- From: Data on the Web Best Practices Working Group Issue Tracker <sysbot+tracker@w3.org>
- Date: Wed, 17 Feb 2016 18:22:11 +0000
- To: public-dwbp-wg@w3.org
dwbp-ISSUE-239 (Laufer): machine-readable standardized data formats - serialization data formats - dataset formats [Best practices document(s)] http://www.w3.org/2013/dwbp/track/issues/239 Raised by: Carlos Laufer On product: Best practices document(s) In Best Practice 14, "Use machine-readable standardized data formats", the term data format is used to define the serialization format of a dataset distribution. The example uses GTFS (https://developers.google.com/transit/gtfs/reference), a standard way of distributing timetables.

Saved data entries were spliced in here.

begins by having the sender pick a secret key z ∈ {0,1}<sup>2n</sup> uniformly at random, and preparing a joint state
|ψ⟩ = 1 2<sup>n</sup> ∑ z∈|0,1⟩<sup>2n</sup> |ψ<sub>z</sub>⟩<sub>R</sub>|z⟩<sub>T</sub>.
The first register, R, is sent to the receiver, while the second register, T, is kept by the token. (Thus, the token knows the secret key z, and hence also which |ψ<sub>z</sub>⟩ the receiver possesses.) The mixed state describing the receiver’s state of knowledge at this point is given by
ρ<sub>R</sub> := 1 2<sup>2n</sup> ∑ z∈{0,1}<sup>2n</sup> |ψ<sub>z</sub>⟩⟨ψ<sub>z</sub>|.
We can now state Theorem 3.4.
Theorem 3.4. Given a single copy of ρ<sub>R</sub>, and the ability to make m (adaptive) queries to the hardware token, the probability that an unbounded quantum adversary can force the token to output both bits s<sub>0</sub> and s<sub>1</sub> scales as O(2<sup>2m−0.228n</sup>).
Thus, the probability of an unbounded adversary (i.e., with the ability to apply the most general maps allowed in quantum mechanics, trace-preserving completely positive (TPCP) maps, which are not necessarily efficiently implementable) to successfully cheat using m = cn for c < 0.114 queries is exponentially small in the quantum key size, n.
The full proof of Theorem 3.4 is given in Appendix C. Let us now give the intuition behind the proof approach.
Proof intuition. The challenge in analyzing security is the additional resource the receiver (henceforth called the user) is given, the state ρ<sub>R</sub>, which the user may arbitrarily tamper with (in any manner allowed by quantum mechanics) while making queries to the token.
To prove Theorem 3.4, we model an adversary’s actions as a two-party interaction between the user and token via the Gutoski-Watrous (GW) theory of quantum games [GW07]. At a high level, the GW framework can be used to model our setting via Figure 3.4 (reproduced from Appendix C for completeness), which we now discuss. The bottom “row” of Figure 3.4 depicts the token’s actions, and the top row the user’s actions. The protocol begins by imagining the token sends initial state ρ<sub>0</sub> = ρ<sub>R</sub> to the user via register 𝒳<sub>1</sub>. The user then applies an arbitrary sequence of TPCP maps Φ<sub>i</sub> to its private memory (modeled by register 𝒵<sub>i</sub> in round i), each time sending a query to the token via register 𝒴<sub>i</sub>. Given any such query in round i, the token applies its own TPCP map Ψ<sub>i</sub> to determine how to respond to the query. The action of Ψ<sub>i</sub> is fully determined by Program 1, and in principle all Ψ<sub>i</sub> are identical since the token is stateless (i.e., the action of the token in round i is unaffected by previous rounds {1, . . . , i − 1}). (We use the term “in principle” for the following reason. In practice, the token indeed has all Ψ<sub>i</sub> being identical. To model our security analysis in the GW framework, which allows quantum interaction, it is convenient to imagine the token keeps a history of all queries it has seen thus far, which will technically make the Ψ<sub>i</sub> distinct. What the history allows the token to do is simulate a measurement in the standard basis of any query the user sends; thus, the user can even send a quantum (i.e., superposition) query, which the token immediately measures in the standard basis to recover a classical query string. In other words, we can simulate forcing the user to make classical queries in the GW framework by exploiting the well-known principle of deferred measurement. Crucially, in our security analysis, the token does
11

We have here two standards: GTFS (structure and serialization) and CSV (serialization). GTFS is distributed as a set of CSV files embedded in a single .zip style file. The previous BP examples use timetables but it is not explicit if it was a GTFS feed. It could be any format and it seems that it is a single file containing all the information, distributed in different formats as csv, json, ttl, etc. But GTFS is a standard way of defining more that the serialization format (a set of csv files). It defines the structure and the meaning of data (a set of specific named files and a vocabulary). Serialization standardized data formats has a semantic related to how a machine understand the meta-model of the different ways of distributing data, the data itself is inside this pack. This data could use a standard: a vocabulary or a more complex structure of distribution, as GTFS, for example, and so on. I think this difference should be clear in the document. Maybe it will be interesting to have a BP talking about things like GTFS. I cannot see a BP that talks about this: using standards for publishing datasets for specific domains or applications.
Received on Wednesday, 17 February 2016 18:22:17 UTC